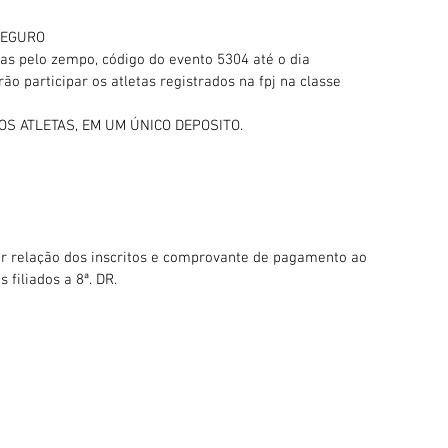
 SEGURO
tas pelo zempo, código do evento 5304 até o dia
ão participar os atletas registrados na fpj na classe
S ATLETAS, EM UM ÚNICO DEPOSITO.
r relação dos inscritos e comprovante de pagamento ao
 filiados a 8ª. DR.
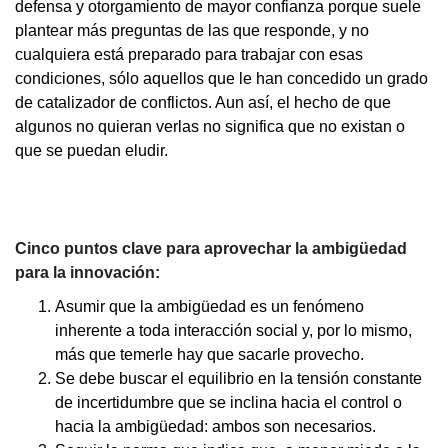
defensa y otorgamiento de mayor confianza porque suele
plantear más preguntas de las que responde, y no
cualquiera está preparado para trabajar con esas
condiciones, sólo aquellos que le han concedido un grado
de catalizador de conflictos. Aun así, el hecho de que
algunos no quieran verlas no significa que no existan o
que se puedan eludir.
Cinco puntos clave para aprovechar la ambigüedad
para la innovación:
Asumir que la ambigüedad es un fenómeno
inherente a toda interacción social y, por lo mismo,
más que temerle hay que sacarle provecho.
Se debe buscar el equilibrio en la tensión constante
de incertidumbre que se inclina hacia el control o
hacia la ambigüedad: ambos son necesarios.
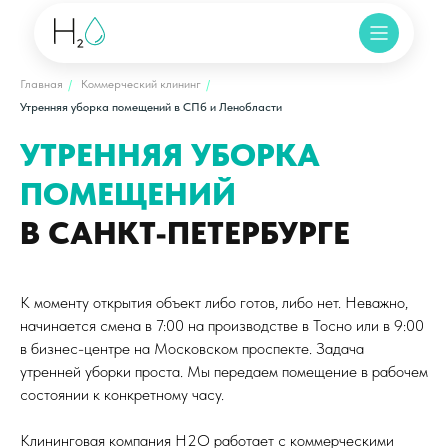
Главная
/
Коммерческий клининг
/
Утренняя уборка помещений в СПб и Ленобласти
УТРЕННЯЯ УБОРКА
ПОМЕЩЕНИЙ
В САНКТ-ПЕТЕРБУРГЕ
К моменту открытия объект либо готов, либо нет. Неважно,
начинается смена в 7:00 на производстве в Тосно или в 9:00
в бизнес-центре на Московском проспекте. Задача
утренней уборки проста. Мы передаем помещение в рабочем
состоянии к конкретному часу.
Клининговая компания H2O работает с коммерческими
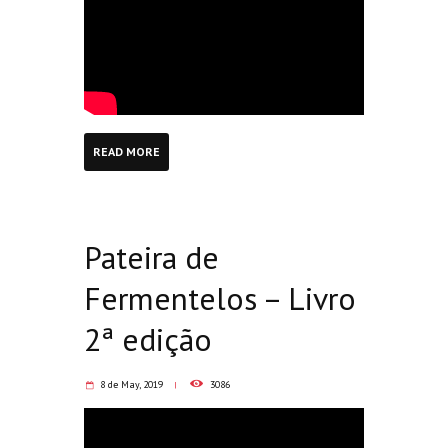
READ MORE
Pateira de
Fermentelos – Livro
2ª edição
8 de May, 2019
3086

#### [ACTION ITEM]
Recast the lines in the records from the line containing "defensa y otorgamiento" through the line containing "hacia la ambigüedad: ambos son necesarios." as a JSON list of strings, one string per line, with any blank lines omitted.

#### [PROBLEM SOLUTION]
[
  "defensa y otorgamiento de mayor confianza porque suele",
  "plantear más preguntas de las que responde, y no",
  "cualquiera está preparado para trabajar con esas",
  "condiciones, sólo aquellos que le han concedido un grado",
  "de catalizador de conflictos. Aun así, el hecho de que",
  "algunos no quieran verlas no significa que no existan o",
  "que se puedan eludir.",
  "Cinco puntos clave para aprovechar la ambigüedad",
  "para la innovación:",
  "Asumir que la ambigüedad es un fenómeno",
  "inherente a toda interacción social y, por lo mismo,",
  "más que temerle hay que sacarle provecho.",
  "Se debe buscar el equilibrio en la tensión constante",
  "de incertidumbre que se inclina hacia el control o",
  "hacia la ambigüedad: ambos son necesarios."
]